Total revenue is expected to be approximately $3 billion. Brand Portfolio sales including acquisitions are expected to be up low- to mid-double-digits while Famous’ same-store sales are projected to be flat to low-single-digits. Adjusted earnings per share are expected to land between $2.35 and $2.45 per share, up approximately 9 percent year-over-year at the midpoint.

On tariffs, Sullivan said that Caleres has been moving its supply chain to mitigate the impact of increasing tariffs for footwear produced in China.

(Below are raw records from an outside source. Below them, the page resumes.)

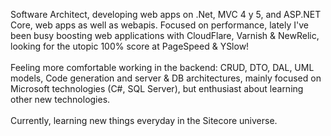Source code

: Software Architect, developing web apps on .Net, MVC 4 y 5, and ASP.NET Core, web apps as well as webapis. Focused on performance, lately I've been busy boosting web applications with CloudFlare, Varnish & NewRelic, looking for the utopic 100% score at PageSpeed & YSlow!  
<br />
Feeling more comfortable working in the backend: CRUD, DTO, DAL, UML models, Code generation and server & DB architectures, mainly focused on Microsoft technologies (C#, SQL Server), but enthusiast about learning other new technologies.  
<br/> 
Currently, learning new things everyday in the Sitecore universe.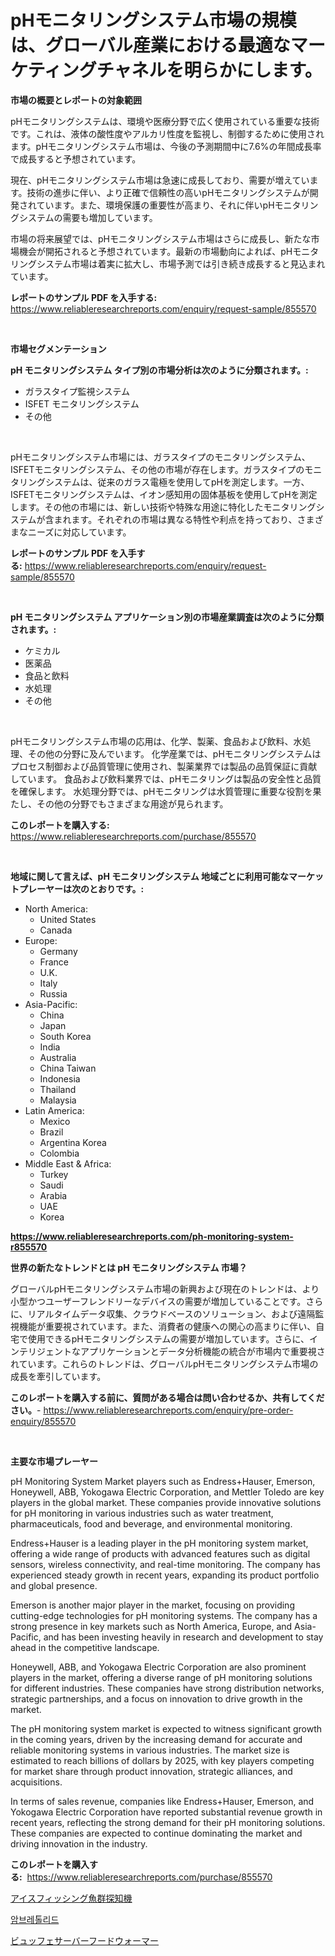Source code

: <p><h1>pHモニタリングシステム市場の規模は、グローバル産業における最適なマーケティングチャネルを明らかにします。</h1></p><p><strong>市場の概要とレポートの対象範囲</strong></p>
<p><p>pHモニタリングシステムは、環境や医療分野で広く使用されている重要な技術です。これは、液体の酸性度やアルカリ性度を監視し、制御するために使用されます。pHモニタリングシステム市場は、今後の予測期間中に7.6%の年間成長率で成長すると予想されています。</p><p>現在、pHモニタリングシステム市場は急速に成長しており、需要が増えています。技術の進歩に伴い、より正確で信頼性の高いpHモニタリングシステムが開発されています。また、環境保護の重要性が高まり、それに伴いpHモニタリングシステムの需要も増加しています。</p><p>市場の将来展望では、pHモニタリングシステム市場はさらに成長し、新たな市場機会が開拓されると予想されています。最新の市場動向によれば、pHモニタリングシステム市場は着実に拡大し、市場予測では引き続き成長すると見込まれています。</p></p>
<p><strong>レポートのサンプル PDF を入手する:</strong> <a href="https://www.reliableresearchreports.com/enquiry/request-sample/855570">https://www.reliableresearchreports.com/enquiry/request-sample/855570</a></p>
<p>&nbsp;</p>
<p><strong>市場セグメンテーション</strong></p>
<p><strong>pH モニタリングシステム タイプ別の市場分析は次のように分類されます。:</strong></p>
<p><ul><li>ガラスタイプ監視システム</li><li>ISFET モニタリングシステム</li><li>その他</li></ul></p>
<p>&nbsp;</p>
<p><p>pHモニタリングシステム市場には、ガラスタイプのモニタリングシステム、ISFETモニタリングシステム、その他の市場が存在します。ガラスタイプのモニタリングシステムは、従来のガラス電極を使用してpHを測定します。一方、ISFETモニタリングシステムは、イオン感知用の固体基板を使用してpHを測定します。その他の市場には、新しい技術や特殊な用途に特化したモニタリングシステムが含まれます。それぞれの市場は異なる特性や利点を持っており、さまざまなニーズに対応しています。</p></p>
<p><strong>レポートのサンプル PDF を入手する:</strong>&nbsp;<a href="https://www.reliableresearchreports.com/enquiry/request-sample/855570">https://www.reliableresearchreports.com/enquiry/request-sample/855570</a></p>
<p>&nbsp;</p>
<p><strong> pH モニタリングシステム アプリケーション別の市場産業調査は次のように分類されます。:</strong></p>
<p><ul><li>ケミカル</li><li>医薬品</li><li>食品と飲料</li><li>水処理</li><li>その他</li></ul></p>
<p>&nbsp;</p>
<p><p>pHモニタリングシステム市場の応用は、化学、製薬、食品および飲料、水処理、その他の分野に及んでいます。 化学産業では、pHモニタリングシステムはプロセス制御および品質管理に使用され、製薬業界では製品の品質保証に貢献しています。 食品および飲料業界では、pHモニタリングは製品の安全性と品質を確保します。 水処理分野では、pHモニタリングは水質管理に重要な役割を果たし、その他の分野でもさまざまな用途が見られます。</p></p>
<p><strong>このレポートを購入する:</strong>&nbsp; <a href="https://www.reliableresearchreports.com/purchase/855570">https://www.reliableresearchreports.com/purchase/855570</a></p>
<p>&nbsp;</p>
<p><strong>地域に関して言えば、pH モニタリングシステム 地域ごとに利用可能なマーケットプレーヤーは次のとおりです。:</strong></p>
<p><ul>
    <li>
        North America:
        <ul>
            <li>United States</li>
            <li>Canada</li>
        </ul>
    </li>
    <li>
        Europe:
        <ul>
            <li>Germany</li>
            <li>France</li>
            <li>U.K.</li>
            <li>Italy</li>
            <li>Russia</li>
        </ul>
    </li>
    <li>
        Asia-Pacific:
        <ul>
            <li>China</li>
            <li>Japan</li>
            <li>South Korea</li>
            <li>India</li>
            <li>Australia</li>
            <li>China Taiwan</li>
            <li>Indonesia</li>
            <li>Thailand</li>
            <li>Malaysia</li>
        </ul>
    </li>
    <li>
        Latin America:
        <ul>
            <li>Mexico</li>
            <li>Brazil</li>
            <li>Argentina Korea</li>
            <li>Colombia</li>
        </ul>
    </li>
    <li>
        Middle East & Africa:
        <ul>
            <li>Turkey</li>
            <li>Saudi</li>
            <li>Arabia</li>
            <li>UAE</li>
            <li>Korea</li>
        </ul>
    </li>
    </ul></p>
<p><strong><a href="https://www.reliableresearchreports.com/ph-monitoring-system-r855570">https://www.reliableresearchreports.com/ph-monitoring-system-r855570</a></strong>&nbsp;</p>
<p><strong>世界の新たなトレンドとは pH モニタリングシステム 市場？</strong></p>
<p><p>グローバルpHモニタリングシステム市場の新興および現在のトレンドは、より小型かつユーザーフレンドリーなデバイスの需要が増加していることです。さらに、リアルタイムデータ収集、クラウドベースのソリューション、および遠隔監視機能が重要視されています。また、消費者の健康への関心の高まりに伴い、自宅で使用できるpHモニタリングシステムの需要が増加しています。さらに、インテリジェントなアプリケーションとデータ分析機能の統合が市場内で重要視されています。これらのトレンドは、グローバルpHモニタリングシステム市場の成長を牽引しています。</p></p>
<p><strong>このレポートを購入する前に、質問がある場合は問い合わせるか、共有してください。</strong>- <a href="https://www.reliableresearchreports.com/enquiry/pre-order-enquiry/855570">https://www.reliableresearchreports.com/enquiry/pre-order-enquiry/855570</a></p>
<p>&nbsp;</p>
<p><strong>主要な市場プレーヤー</strong></p>
<p><p>pH Monitoring System Market players such as Endress+Hauser, Emerson, Honeywell, ABB, Yokogawa Electric Corporation, and Mettler Toledo are key players in the global market. These companies provide innovative solutions for pH monitoring in various industries such as water treatment, pharmaceuticals, food and beverage, and environmental monitoring.</p><p>Endress+Hauser is a leading player in the pH monitoring system market, offering a wide range of products with advanced features such as digital sensors, wireless connectivity, and real-time monitoring. The company has experienced steady growth in recent years, expanding its product portfolio and global presence.</p><p>Emerson is another major player in the market, focusing on providing cutting-edge technologies for pH monitoring systems. The company has a strong presence in key markets such as North America, Europe, and Asia-Pacific, and has been investing heavily in research and development to stay ahead in the competitive landscape.</p><p>Honeywell, ABB, and Yokogawa Electric Corporation are also prominent players in the market, offering a diverse range of pH monitoring solutions for different industries. These companies have strong distribution networks, strategic partnerships, and a focus on innovation to drive growth in the market.</p><p>The pH monitoring system market is expected to witness significant growth in the coming years, driven by the increasing demand for accurate and reliable monitoring systems in various industries. The market size is estimated to reach billions of dollars by 2025, with key players competing for market share through product innovation, strategic alliances, and acquisitions.</p><p>In terms of sales revenue, companies like Endress+Hauser, Emerson, and Yokogawa Electric Corporation have reported substantial revenue growth in recent years, reflecting the strong demand for their pH monitoring solutions. These companies are expected to continue dominating the market and driving innovation in the industry.</p></p>
<p><strong>このレポートを購入する:</strong>&nbsp;&nbsp;<a href="https://www.reliableresearchreports.com/purchase/855570">https://www.reliableresearchreports.com/purchase/855570</a></p>
<p><p><a href="https://medium.com/@russellrodriguez2727/%E3%82%A2%E3%82%A4%E3%82%B9%E3%83%95%E3%82%A3%E3%83%83%E3%82%B7%E3%83%B3%E3%82%B0%E3%83%95%E3%82%A3%E3%83%83%E3%82%B7%E3%83%A5%E3%83%95%E3%82%A1%E3%82%A4%E3%83%B3%E3%83%80%E3%83%BC%E5%B8%82%E5%A0%B4%E3%83%A1%E3%83%88%E3%83%AA%E3%82%AF%E3%82%B9%E3%81%AE%E3%83%87%E3%82%B3%E3%83%BC%E3%83%89-%E5%B8%82%E5%A0%B4%E3%82%B7%E3%82%A7%E3%82%A2-%E3%83%88%E3%83%AC%E3%83%B3%E3%83%89-%E6%88%90%E9%95%B7%E3%83%91%E3%82%BF%E3%83%BC%E3%83%B3-4a0eee0c7830">アイスフィッシング魚群探知機</a></p><p><a href="https://medium.com/@anvil67678789/2024%EB%85%84%EB%B6%80%ED%84%B0-2031%EB%85%84%EA%B9%8C%EC%A7%80%EC%9D%98-%EC%95%84%EB%AF%80%EB%A0%88%ED%86%A8%EB%9D%BC%EC%9D%B4%EB%93%9C-%EC%8B%9C%EC%9E%A5-%EB%B6%84%EC%84%9D%EA%B3%BC-%EA%B7%9C%EB%AA%A8-%EC%A0%84%EB%A7%9D-7c613de25cb3">암브레톨리드</a></p><p><a href="https://medium.com/@dixiegrimes2023/%E3%83%87%E3%82%B3%E3%83%BC%E3%83%87%E3%82%A3%E3%83%B3%E3%82%B0%E3%83%93%E3%83%A5%E3%83%83%E3%83%95%E3%82%A7%E3%82%B5%E3%83%BC%E3%83%90%E3%83%BC%E3%83%95%E3%83%BC%E3%83%89%E3%82%A6%E3%82%A9%E3%83%BC%E3%83%9E%E3%83%BC%E3%83%9E%E3%83%BC%E3%82%B1%E3%83%83%E3%83%88%E3%83%A1%E3%83%88%E3%83%AA%E3%82%AF%E3%82%B9-%E5%B8%82%E5%A0%B4%E3%82%B7%E3%82%A7%E3%82%A2-%E3%83%88%E3%83%AC%E3%83%B3%E3%83%89-%E6%88%90%E9%95%B7%E3%83%91%E3%82%BF%E3%83%BC%E3%83%B3-6a7d3a160a59">ビュッフェサーバーフードウォーマー</a></p></p>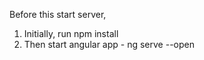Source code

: Before this start server,

1. Initially, run npm install
2. Then start angular app - ng serve --open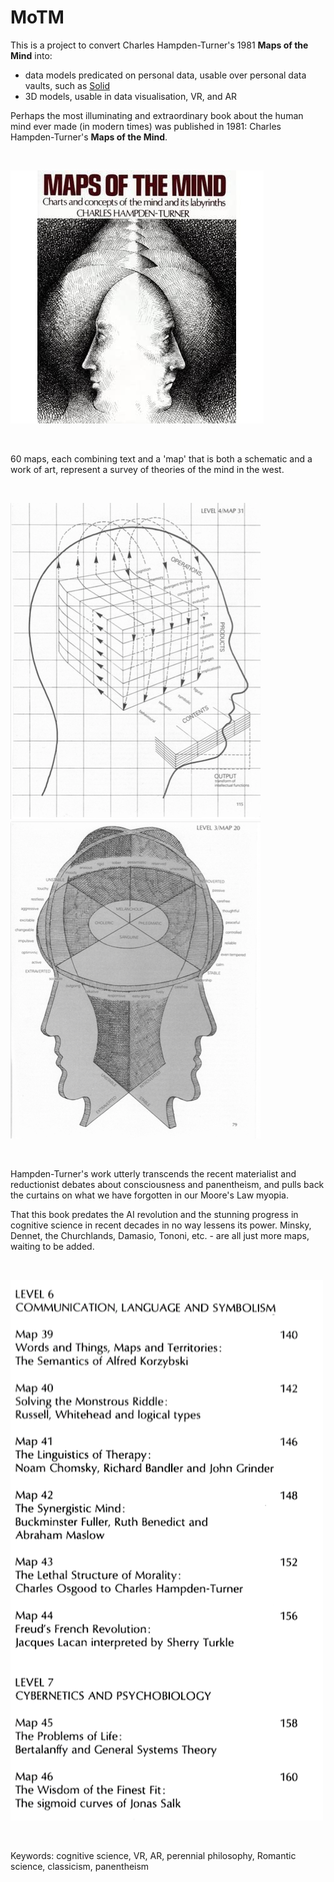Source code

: 
# MoTM

This is a project to convert Charles Hampden-Turner's 1981 **Maps of the Mind** into:

- data models predicated on personal data, usable over personal data vaults, such as [Solid](https://solidproject.org) 
- 3D models, usable in data visualisation, VR, and AR 

Perhaps the most illuminating and extraordinary book about the human mind ever made (in modern times) was published in 1981: Charles Hampden-Turner's **Maps of the Mind**.

<br/>

![](images/motm_cover.jpg)

<br/>

60 maps, each combining text and a 'map' that is both a schematic and a work of art, represent a survey of theories of the mind in the west. 

<br/>

![](images/motm_4_31.png)
![](images/motm_3_20.png)

<br/>

Hampden-Turner's work utterly transcends the recent materialist and reductionist debates about consciousness and panentheism, and pulls back the curtains on what we have forgotten in our Moore's Law myopia. 
 
That this book predates the AI revolution and the stunning progress in cognitive science in recent decades in no way lessens its power. Minsky, Dennet, the Churchlands, Damasio, Tononi, etc. - are all just more maps, waiting to be added. 

<br/>

![](images/motm_contents_det_a.png)

<br/>

Keywords: cognitive science, VR, AR, perennial philosophy, Romantic science, classicism, panentheism




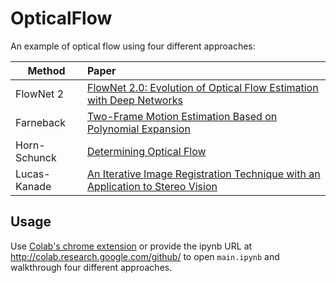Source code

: # OpticalFlow
An example of optical flow using four different approaches:

| Method            | Paper                   |
| ----------------- |:----------------------- |
| FlowNet 2         | [FlowNet 2.0: Evolution of Optical Flow Estimation with Deep Networks](https://openaccess.thecvf.com/content_cvpr_2017/papers/Ilg_FlowNet_2.0_Evolution_CVPR_2017_paper.pdf)   |
| Farneback         | [Two-Frame Motion Estimation Based on Polynomial Expansion](http://www.diva-portal.org/smash/get/diva2:273847/FULLTEXT01.pdf)     |
| Horn-Schunck      | [Determining Optical Flow](https://dspace.mit.edu/bitstream/handle/1721.1/6337/%EE%80%80AIM%EE%80%81-572.pdf?sequence=2)     |
| Lucas-Kanade      | [An Iterative Image Registration Technique with an Application to Stereo Vision](http://cseweb.ucsd.edu/classes/sp02/cse252/lucaskanade81.pdf)    | 


## Usage
Use [Colab's chrome extension](https://chrome.google.com/webstore/detail/open-in-colab/iogfkhleblhcpcekbiedikdehleodpjo) or provide the ipynb URL at http://colab.research.google.com/github/ to open `main.ipynb` and walkthrough four different approaches.

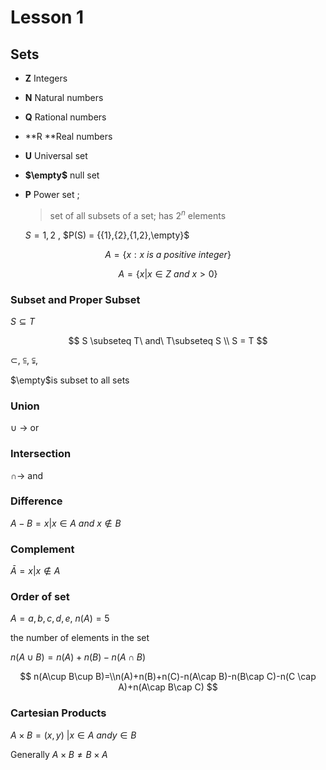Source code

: # Lesson 1

## Sets

* **Z** Integers
* **N** Natural numbers
* **Q** Rational numbers
* \*\*R \*\*Real numbers
* **U** Universal set
* **$\empty$** null set
*   **P** Power set ;

    > set of all subsets of a set; has $2^n$ elements

    $S = {1,2}$ , $P(S) = \{{1},{2},{1,2},\empty}$

$$
A = \{ x : x\ is\ a\ positive\ integer\}
$$

$$
A = \{x | x \in Z\ and\ x> 0 \}
$$

### Subset and Proper Subset

$S \subseteq T$

$$
S \subseteq T\ and\ T\subseteq S \\ S = T
$$

$\subset$, $\subseteqq$, $\subsetneqq$,

$\empty$is subset to all sets

### Union

$\cup$ -> or

### Intersection

$\cap$-> and

### Difference

$A - B = {x|x\in A\ and\ x\notin B }$

### Complement

$\bar{A} = {x|x\notin A}$

### Order of set

$A = {a,b,c,d,e}$, $n(A)=5$

the number of elements in the set

$n(A\cup B)=n(A)+n(B)-n(A\cap B)$

$$
n(A\cup B\cup B)=\\n(A)+n(B)+n(C)-n(A\cap B)-n(B\cap C)-n(C \cap A)+n(A\cap B\cap C)
$$

### Cartesian Products

$A \times B={(x,y)\ |x\in A\ and y\in B }$

Generally $A\times B\neq B\times A$
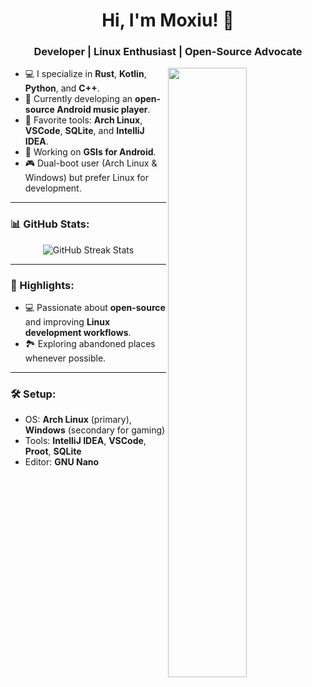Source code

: <!-- Dynamic GitHub Profile README -->

<h1 align="center">Hi, I'm Moxiu! 👋</h1>
<h3 align="center">Developer | Linux Enthusiast | Open-Source Advocate</h3>

<picture>
    <source media="(prefers-color-scheme: dark)" srcset="https://github-readme-stats.vercel.app/api?username=moxiu-32&theme=tokyonight&show_icons=true">
    <img align="right" width="50%" src="https://github-readme-stats.vercel.app/api?username=moxiu-32&theme=tokyonight&show_icons=true">
</picture>

-   💻 I specialize in **Rust**, **Kotlin**, **Python**, and **C++**.
-   📱 Currently developing an **open-source Android music player**.
-   🔧 Favorite tools: **Arch Linux**, **VSCode**, **SQLite**, and **IntelliJ IDEA**.
-   🌱 Working on **GSIs for Android**.
-   🎮 Dual-boot user (Arch Linux & Windows) but prefer Linux for development.


---

### 📊 GitHub Stats:
<p align="center">
  <img src="https://github-readme-streak-stats.herokuapp.com/?user=moxiu-32&theme=dark&hide_border=true" alt="GitHub Streak Stats"/>
</p>

---

### 🌟 Highlights:
- 💻 Passionate about **open-source** and improving **Linux development workflows**.
- 🏞️ Exploring abandoned places whenever possible.

---
### 🛠️ Setup:
- OS: **Arch Linux** (primary), **Windows** (secondary for gaming)
- Tools: **IntelliJ IDEA**, **VSCode**, **Proot**, **SQLite**
- Editor: **GNU Nano**

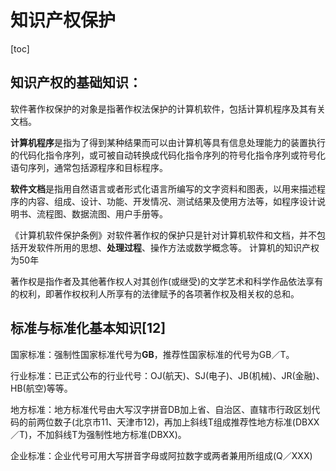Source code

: # 知识产权保护

[toc]

## 知识产权的基础知识：

软件著作权保护的对象是指著作权法保护的计算机软件，包括计算机程序及其有关文档。

**计算机程序**是指为了得到某种结果而可以由计算机等具有信息处理能力的装置执行的代码化指令序列，或可被自动转换成代码化指令序列的符号化指令序列或符号化语句序列，通常包括源程序和目标程序。

**软件文档**是指用自然语言或者形式化语言所编写的文字资料和图表，以用来描述程序的内容、组成、设计、功能、开发情况、测试结果及使用方法等，如程序设计说明书、流程图、数据流图、用户手册等。

《计算机软件保护条例》对软件著作权的保护只是针对计算机软件和文档，并不包括开发软件所用的思想、**处理过程**、操作方法或数学概念等。
计算机的知识产权为50年


著作权是指作者及其他著作权人对其创作(或继受)的文学艺术和科学作品依法享有的权利，即著作权权利人所享有的法律赋予的各项著作权及相关权的总和。

 

## 标准与标准化基本知识[12]

国家标准：强制性国家标准代号为**GB**，推荐性国家标准的代号为GB／T。

行业标准：已正式公布的行业代号：OJ(航天)、SJ(电子)、JB(机械)、JR(金融)、HB(航空)等等。

地方标准：地方标准代号由大写汉字拼音DB加上省、自治区、直辖市行政区划代码的前两位数子(北京市11、天津市12)，再加上斜线T组成推荐性地方标准(DBXX／T)，不加斜线T为强制性地方标准(DBXX)。

企业标准：企业代号可用大写拼音字母或阿拉数字或两者兼用所组成(Q／XXX)

 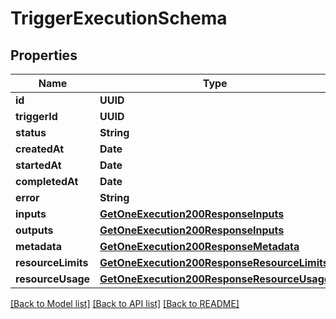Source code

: # TriggerExecutionSchema

## Properties
Name | Type | Description | Notes
------------ | ------------- | ------------- | -------------
**id** | **UUID** |  | 
**triggerId** | **UUID** |  | 
**status** | **String** |  | 
**createdAt** | **Date** |  | 
**startedAt** | **Date** |  | 
**completedAt** | **Date** |  | 
**error** | **String** |  | 
**inputs** | [**GetOneExecution200ResponseInputs**](GetOneExecution200ResponseInputs.md) |  | 
**outputs** | [**GetOneExecution200ResponseInputs**](GetOneExecution200ResponseInputs.md) |  | 
**metadata** | [**GetOneExecution200ResponseMetadata**](GetOneExecution200ResponseMetadata.md) |  | 
**resourceLimits** | [**GetOneExecution200ResponseResourceLimits**](GetOneExecution200ResponseResourceLimits.md) |  | 
**resourceUsage** | [**GetOneExecution200ResponseResourceUsage**](GetOneExecution200ResponseResourceUsage.md) |  | 

[[Back to Model list]](../README.md#documentation-for-models) [[Back to API list]](../README.md#documentation-for-api-endpoints) [[Back to README]](../README.md)


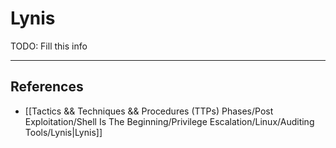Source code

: # Lynis

TODO: Fill this info

---
## References

- [[Tactics && Techniques && Procedures (TTPs) Phases/Post Exploitation/Shell Is The Beginning/Privilege Escalation/Linux/Auditing Tools/Lynis|Lynis]]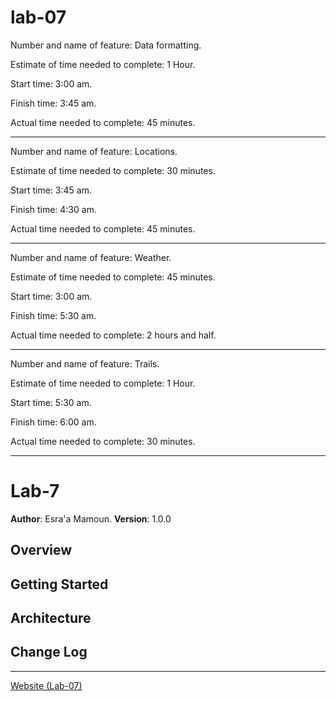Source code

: # lab-07

Number and name of feature: Data formatting.

Estimate of time needed to complete: 1 Hour.

Start time: 3:00 am.

Finish time: 3:45 am.

Actual time needed to complete: 45 minutes.

---

Number and name of feature: Locations.

Estimate of time needed to complete: 30 minutes.

Start time: 3:45 am.

Finish time: 4:30 am.

Actual time needed to complete: 45 minutes.

---

Number and name of feature: Weather.

Estimate of time needed to complete: 45 minutes.

Start time: 3:00 am.

Finish time: 5:30 am.

Actual time needed to complete: 2 hours and half.

---

Number and name of feature: Trails.

Estimate of time needed to complete: 1 Hour.

Start time: 5:30 am.

Finish time: 6:00 am.

Actual time needed to complete: 30 minutes.

---


# Lab-7

**Author**: Esra'a Mamoun.
**Version**: 1.0.0

## Overview
<!-- Provide a high level overview of what this application is and why you are building it, beyond the fact that it's an assignment for this class. (i.e. What's your problem domain?) -->

## Getting Started
<!-- What are the steps that a user must take in order to build this app on their own machine and get it running? -->

## Architecture
<!-- Provide a detailed description of the application design. What technologies (languages, libraries, etc) you're using, and any other relevant design information. -->

## Change Log
<!-- Use this area to document the iterative changes made to your application as each feature is successfully implemented. Use time stamps. Here's an examples:

01-01-2001 4:59pm - Application now has a fully-functional express server, with a GET route for the location resource.

## Credits and Collaborations
<!-- Give credit (and a link) to other people or resources that helped you build this application. -->

---

[Website (Lab-07)](https://city-exp.herokuapp.com/)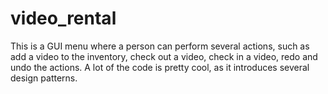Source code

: # video_rental
This is a GUI menu where a person can perform several actions, such as add a video to the inventory, check out a video, check in a video, redo and undo the actions. A lot of the code is pretty cool, as it introduces several design patterns. 
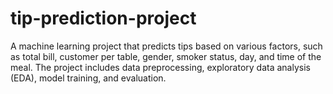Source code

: # tip-prediction-project
A machine learning project that predicts tips based on various factors, such as total bill, customer per table, gender, smoker status, day, and time of the meal. The project includes data preprocessing, exploratory data analysis (EDA), model training, and evaluation.
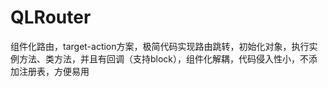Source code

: # QLRouter
组件化路由，target-action方案，极简代码实现路由跳转，初始化对象，执行实例方法、类方法，并且有回调（支持block），组件化解耦，代码侵入性小，不添加注册表，方便易用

The company now sources approximately 40 percent of products outside of China, up from less than 15 percent five years ago.

“We continue to leverage our sourcing expertise, shifting additional production out of China, working with our partners to reduce costs, while also selectively exploring price increases where they will be least disruptive to our consumers,” said Sullivan. “While the situation remains fluid, we are working this real-time and are confident that we will find the right solutions to minimize the risk associated with tariffs throughout the balance of the year and into 2020.”

Shares of Caleres were up $3.71, or 24.3 percent, to $18.95 in late-afternoon trading on Tuesday on the Q2 beat and healthy guidance.

In a note, Sam Poser at Susquehanna International reiterated his “Buy” rating and raised his target price to $20 from $18. The analyst cited improving trends at Famous Footwear, a strong Brand Portfolio trends excluding the Allen Edmonds reset and management’s commitment to expense control.

On Famous, Poser said his team’s confidence that the chain will be able to hit its guidance of flat to positive low-single-digit comps is “much higher” than 90 days ago.

“Momentum is building as the newly launched Nike product for the mid-tier channel has hit shelves,” wrote Poser. “CAL management commented that sales growth of Nike turned positive and was significant in 2Q19 post the liquidation of Tanjun product. While our checks indicate that certain styles of the newly launched Nike mid-tier product have underperformed, the new product is a significant upgrade from the glut of Tanjun product that Famous was clearing in 1Q19. Further, other brands are also performing well including Vans, Crocs and Birkenstock.”